TASK REQUIREMENTS:
Return each of the entries below word for word.

RECORDS PROVIDED:

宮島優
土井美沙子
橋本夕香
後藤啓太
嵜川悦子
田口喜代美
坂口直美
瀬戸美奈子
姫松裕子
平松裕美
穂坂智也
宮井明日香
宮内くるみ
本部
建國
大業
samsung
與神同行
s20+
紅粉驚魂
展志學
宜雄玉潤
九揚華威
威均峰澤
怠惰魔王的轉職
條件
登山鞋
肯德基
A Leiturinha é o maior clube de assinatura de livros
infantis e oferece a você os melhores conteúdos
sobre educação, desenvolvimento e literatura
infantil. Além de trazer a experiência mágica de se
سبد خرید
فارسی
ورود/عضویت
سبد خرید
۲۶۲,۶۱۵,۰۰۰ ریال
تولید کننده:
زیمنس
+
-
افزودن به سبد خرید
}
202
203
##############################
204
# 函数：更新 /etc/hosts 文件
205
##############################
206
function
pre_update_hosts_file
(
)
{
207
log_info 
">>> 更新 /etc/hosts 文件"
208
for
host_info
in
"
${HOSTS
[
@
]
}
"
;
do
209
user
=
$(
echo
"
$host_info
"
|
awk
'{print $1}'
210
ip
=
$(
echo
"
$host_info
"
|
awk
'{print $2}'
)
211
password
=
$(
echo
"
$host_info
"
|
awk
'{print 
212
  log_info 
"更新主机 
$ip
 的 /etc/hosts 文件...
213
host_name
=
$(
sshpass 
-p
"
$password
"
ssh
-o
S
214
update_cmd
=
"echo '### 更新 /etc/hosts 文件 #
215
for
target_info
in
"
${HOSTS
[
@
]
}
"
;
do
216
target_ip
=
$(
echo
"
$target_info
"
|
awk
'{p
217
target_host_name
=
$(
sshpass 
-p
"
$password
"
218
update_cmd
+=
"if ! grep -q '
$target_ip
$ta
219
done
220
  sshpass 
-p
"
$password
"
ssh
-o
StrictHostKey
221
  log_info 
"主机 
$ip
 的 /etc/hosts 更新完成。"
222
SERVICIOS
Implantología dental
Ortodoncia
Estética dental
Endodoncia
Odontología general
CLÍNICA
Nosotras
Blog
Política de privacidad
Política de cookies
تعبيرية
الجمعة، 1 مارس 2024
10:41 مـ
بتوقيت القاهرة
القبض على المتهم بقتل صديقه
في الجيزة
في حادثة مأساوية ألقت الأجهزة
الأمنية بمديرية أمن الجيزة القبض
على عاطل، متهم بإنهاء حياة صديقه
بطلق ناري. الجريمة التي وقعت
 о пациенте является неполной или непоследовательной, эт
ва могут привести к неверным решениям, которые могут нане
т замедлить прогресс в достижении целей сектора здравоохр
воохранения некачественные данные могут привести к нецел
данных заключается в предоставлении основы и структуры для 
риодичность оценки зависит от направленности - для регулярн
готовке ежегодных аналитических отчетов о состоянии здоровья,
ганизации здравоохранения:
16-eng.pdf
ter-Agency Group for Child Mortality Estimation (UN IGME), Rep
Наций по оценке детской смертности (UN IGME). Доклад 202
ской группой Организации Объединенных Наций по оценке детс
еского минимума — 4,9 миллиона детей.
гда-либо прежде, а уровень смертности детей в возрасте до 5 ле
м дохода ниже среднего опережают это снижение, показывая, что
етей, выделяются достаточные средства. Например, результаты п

FINISHED TASK:
宮島優
土井美沙子
橋本夕香
後藤啓太
嵜川悦子
田口喜代美
坂口直美
瀬戸美奈子
姫松裕子
平松裕美
穂坂智也
宮井明日香
宮内くるみ
本部
建國
大業
samsung
與神同行
s20+
紅粉驚魂
展志學
宜雄玉潤
九揚華威
威均峰澤
怠惰魔王的轉職
條件
登山鞋
肯德基
A Leiturinha é o maior clube de assinatura de livros
infantis e oferece a você os melhores conteúdos
sobre educação, desenvolvimento e literatura
infantil. Além de trazer a experiência mágica de se
سبد خرید
فارسی
ورود/عضویت
سبد خرید
۲۶۲,۶۱۵,۰۰۰ ریال
تولید کننده:
زیمنس
+
-
افزودن به سبد خرید
}
202
203
##############################
204
# 函数：更新 /etc/hosts 文件
205
##############################
206
function
pre_update_hosts_file
(
)
{
207
log_info 
">>> 更新 /etc/hosts 文件"
208
for
host_info
in
"
${HOSTS
[
@
]
}
"
;
do
209
user
=
$(
echo
"
$host_info
"
|
awk
'{print $1}'
210
ip
=
$(
echo
"
$host_info
"
|
awk
'{print $2}'
)
211
password
=
$(
echo
"
$host_info
"
|
awk
'{print 
212
  log_info 
"更新主机 
$ip
 的 /etc/hosts 文件...
213
host_name
=
$(
sshpass 
-p
"
$password
"
ssh
-o
S
214
update_cmd
=
"echo '### 更新 /etc/hosts 文件 #
215
for
target_info
in
"
${HOSTS
[
@
]
}
"
;
do
216
target_ip
=
$(
echo
"
$target_info
"
|
awk
'{p
217
target_host_name
=
$(
sshpass 
-p
"
$password
"
218
update_cmd
+=
"if ! grep -q '
$target_ip
$ta
219
done
220
  sshpass 
-p
"
$password
"
ssh
-o
StrictHostKey
221
  log_info 
"主机 
$ip
 的 /etc/hosts 更新完成。"
222
SERVICIOS
Implantología dental
Ortodoncia
Estética dental
Endodoncia
Odontología general
CLÍNICA
Nosotras
Blog
Política de privacidad
Política de cookies
تعبيرية
الجمعة، 1 مارس 2024
10:41 مـ
بتوقيت القاهرة
القبض على المتهم بقتل صديقه
في الجيزة
في حادثة مأساوية ألقت الأجهزة
الأمنية بمديرية أمن الجيزة القبض
على عاطل، متهم بإنهاء حياة صديقه
بطلق ناري. الجريمة التي وقعت
 о пациенте является неполной или непоследовательной, эт
ва могут привести к неверным решениям, которые могут нане
т замедлить прогресс в достижении целей сектора здравоохр
воохранения некачественные данные могут привести к нецел
данных заключается в предоставлении основы и структуры для 
риодичность оценки зависит от направленности - для регулярн
готовке ежегодных аналитических отчетов о состоянии здоровья,
ганизации здравоохранения:
16-eng.pdf
ter-Agency Group for Child Mortality Estimation (UN IGME), Rep
Наций по оценке детской смертности (UN IGME). Доклад 202
ской группой Организации Объединенных Наций по оценке детс
еского минимума — 4,9 миллиона детей.
гда-либо прежде, а уровень смертности детей в возрасте до 5 ле
м дохода ниже среднего опережают это снижение, показывая, что
етей, выделяются достаточные средства. Например, результаты п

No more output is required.